The 2009 Nobel Prize in Biology and Medicine for “the discovery of telomerase and the role of this enzyme in protecting the ends of chromosomes” was awarded to three prominent scientists from the United States.
The wave of official outrage is supported in scientific forums by representatives of the general scientific community. It is argued that the function of telomeres was accurately predicted by Alexey Olovnikov, and the work of the laureates only confirmed this hypothesis with more than a ten-year delay. The hysteria about the fact that an Englishwoman (American, Swedish – underline as necessary) is intriguing and therefore does not allow us in general, and our science in particular, to take a proper (i.e. leading) place in the world table of ranks, could be a subject for psychiatric and collective unconscious specialists and say a lot about our complexes. As for the RAS “grievances,” Olovnikov’s outstanding work was not enough in the eyes of the Biology Department of the RAS to get him elected even as a corresponding member. In this situation, to complain about the lack of recognition abroad is at least illogical (by the way, all three laureates are members of the National Academy of Sciences of the United States).
What is the essence of the Nobel results of Blackburn, Shostak and Greider, and how do they correlate with Olovnikov’s hypothesis? Telomeres are the ends of linear chromosomes. The role of telomeres in ensuring the “correctness” and stability of chromosome inheritance became apparent as early as the 1930s (by correctness and stability we mean that each of the daughter cells receives the entire set of maternal chromosomes and this process can occur an infinite number of times). It was also understood that telomeres of different chromosomes were interchangeable. At the beginning of the 1980s, the mechanism of the stabilizing function of chromosomes was unknown. The main focus of Liz Blackburn’s scientific work before her Nobel results was to study the linear DNA of the infusoria Tetrahymena. This single-celled organism has a gigantic size compared to normal cells, and therefore the genes in the genome itself are not sufficient to meet the needs of the huge volume of cytoplasm. The problem is solved by amplification (increasing the number of copies) of some important genes. In this case, each amplified gene is located on a separate linear DNA molecule. These linear molecules are “properly” distributed into daughter cells, i.e. they behave as mini-chromosomes. The ends of such mini-chromosomes can be considered as telomeres.

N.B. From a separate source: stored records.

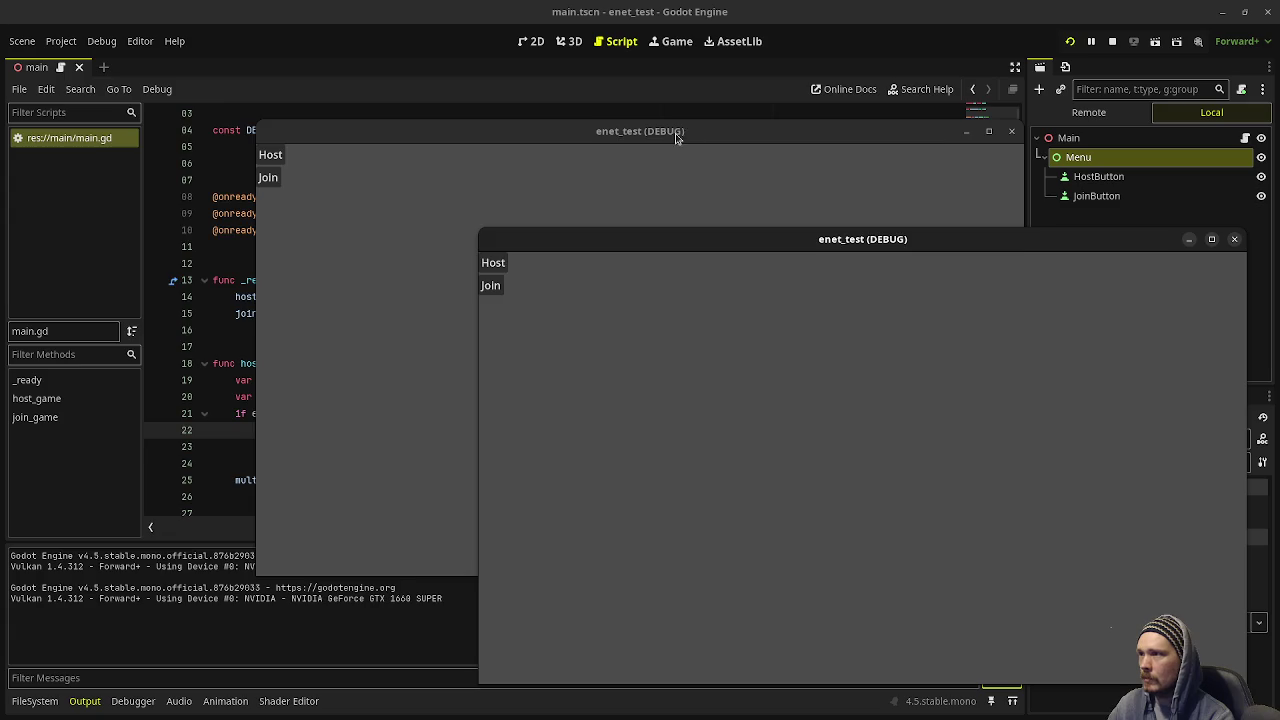
mouse_move(627, 137)
left_mouse_down()
mouse_move(467, 140)
mouse_move(466, 97)
left_mouse_up()
left_click(879, 245)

The study of the mechanisms of inheritance of mini-chromosomes in infusoria (a fundamental problem extremely far removed from the needs of the economy, medicine, etc.) was complicated by methodological difficulties of working with infusoria, in particular by the impossibility of using powerful genetic approaches. Jack Szostak studied plasmids – small self-replicating DNA molecules – in yeast, one of the favorite objects of molecular biology and genetics. He showed that while ring plasmids are stably inherited during yeast cell division, linear plasmids, in contrast, are rapidly lost. Although yeast chromosomes are linear, they are not lost and are inherited stably. What is the reason for the different behavior of linear plasmids and chromosomes? In a paper published in 1982, Shostak and Blackburn showed that if the end sites (telomeres) of linear amplified infusoria DNA molecules are placed on the ends of linear yeast plasmids, such hybrid plasmids are stably inherited. After the publication of this work, Shostak did not actually deal with the telomere problem. However, the experimental system he created made it possible to easily detect the function of telomeres (in terms of their ability to ensure stable inheritance of linear plasmids) in yeast. Since molecular biologists have at their disposal a huge arsenal of effective methods for studying yeast, further progress was a matter of technique. Very soon it became clear that the presence of a terminal short DNA sequence was necessary and sufficient to stabilize the inheritance of linear plasmids. This sequence must be repeated several times and is called a telomere repeat. It is very important that it would have been impossible to obtain such data in Tetrahymena, the organism that started it all, neither then nor now.
The fact that the same section of DNA functions both in infusoria and in yeast, organisms that are evolutionarily very far apart, meant that researchers were dealing with a fundamental mechanism that ensures stable inheritance of linear DNA molecules in many or even all living organisms. There could be a great number of such mechanisms (e.g. “looping” of linear DNA molecules at the moment of cell division, when the probability of loss of linear DNA is the highest). The task was to determine which mechanism is actually implemented.